A cada dia que passa tenho menos paciência e expludo com situações cada vez mais bobas e comuns para crianças da idade deles. Grito, ameaço, coloco de castigo, na maioria das vezes grito e falo como uma louca, pressionando, ameaçando, me vejo cada vez mais distante e frustrada por não ser o que eu queria, ou como deveria.

Me sinto sobrecarregada, e sei que eles não têm culpa nenhuma, mas não sei mais como agir, eu procurei por varias vezes o serviço público, conversei com a Clínica Geral para tentar me abrir e ver se conseguia um encaminhamento para alguma terapia ou algo só que sem sucesso algum, isso me faz cada vez mais me sentir uma droga como mãe, e ver que estou criando filhos infelizes!

 

Não sei mais o que fazer!

 

Cara mãe,

 

Apesar da relação mãe e filhos ser uma relação idealizada desde a antiguidade como sagrada, em geral, não é fácil ser mãe nem ser filho.

 

Ao assumirmos o papel de mãe, precisamos nos colocar no papel de doadoras, enquanto nossos filhos serão os recetores do nosso amor, da nossa orientação, da educação que lhes damos, das regras, da nossa compreensão, como um dia fomos de nossos pais, ou como deveríamos ter sido em nosso momento de vida.

 

A relação entre mãe e filho, atravessada por um amor que pode ser incondicional de ambas as partes, não é uma relação imune a conflitos.

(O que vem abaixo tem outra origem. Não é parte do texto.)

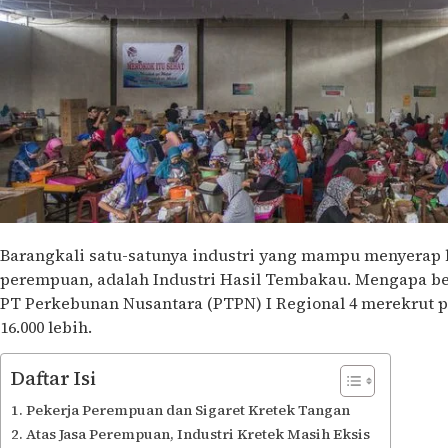
Barangkali satu-satunya industri yang mampu menyerap 
perempuan, adalah Industri Hasil Tembakau. Mengapa be
PT Perkebunan Nusantara (PTPN) I Regional 4 merekrut 
16.000 lebih.
Daftar Isi
Pekerja Perempuan dan Sigaret Kretek Tangan
Atas Jasa Perempuan, Industri Kretek Masih Eksis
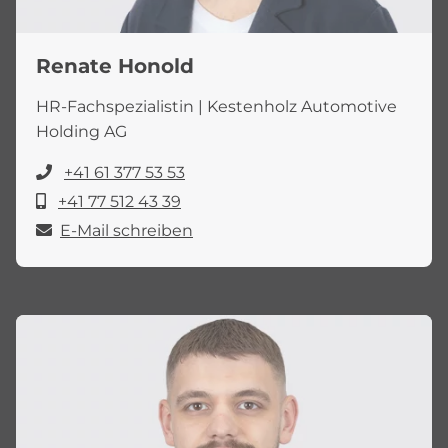
Renate Honold
HR-Fachspezialistin | Kestenholz Automotive
Holding AG
+41 61 377 53 53
+41 77 512 43 39
E-Mail schreiben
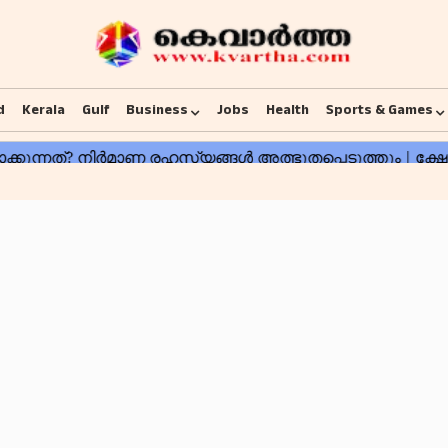
d
Kerala
Gulf
Business
Jobs
Health
Sports & Games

Como toda e qualquer outra relação, é passível de ser melhorada sempre e pode oferecer incríveis oportunidades de aprendizado e crescimento para ambas as partes.

 

Entendo que se sinta muito sobrecarregada com dois filhos pequenos com tão pouca diferença de idade  e que viva frustrações por talvez “não ter tempo para si própria” e ser sempre requisitada para tudo. Quando há filhos pequenos, é normal ter esse tipo de sentimento, mas não é normal que grite, ameace, coloque de castigo e fale como uma louca, pressionando e ameaçando.

 

É preciso paciência e controle. Pôr de castigo quando é necessário, falar com um tom de voz agradável, manter a calma e explicar as coisas segundo o racional e o razoável, para que as crianças entendam, cumpram e obedeçam. Também é preciso dar espaço para que as crianças se expressem, brinquem, briguem e para que possam ser crianças.

 

Se não consegue sozinha manter um controle normal, o melhor é procurar ajuda de uma psicóloga para junto com ela perceber o que está mal em si que a leva a agir de forma insensata e impulsiva. Não é bom que sinta “culpas”, por implicar em prejuízo com disciplina e educação, sua e de seus filhos. Pense nisso e procure mudar as suas atitudes. Afinal, "ser mãe é padecer num paraíso!"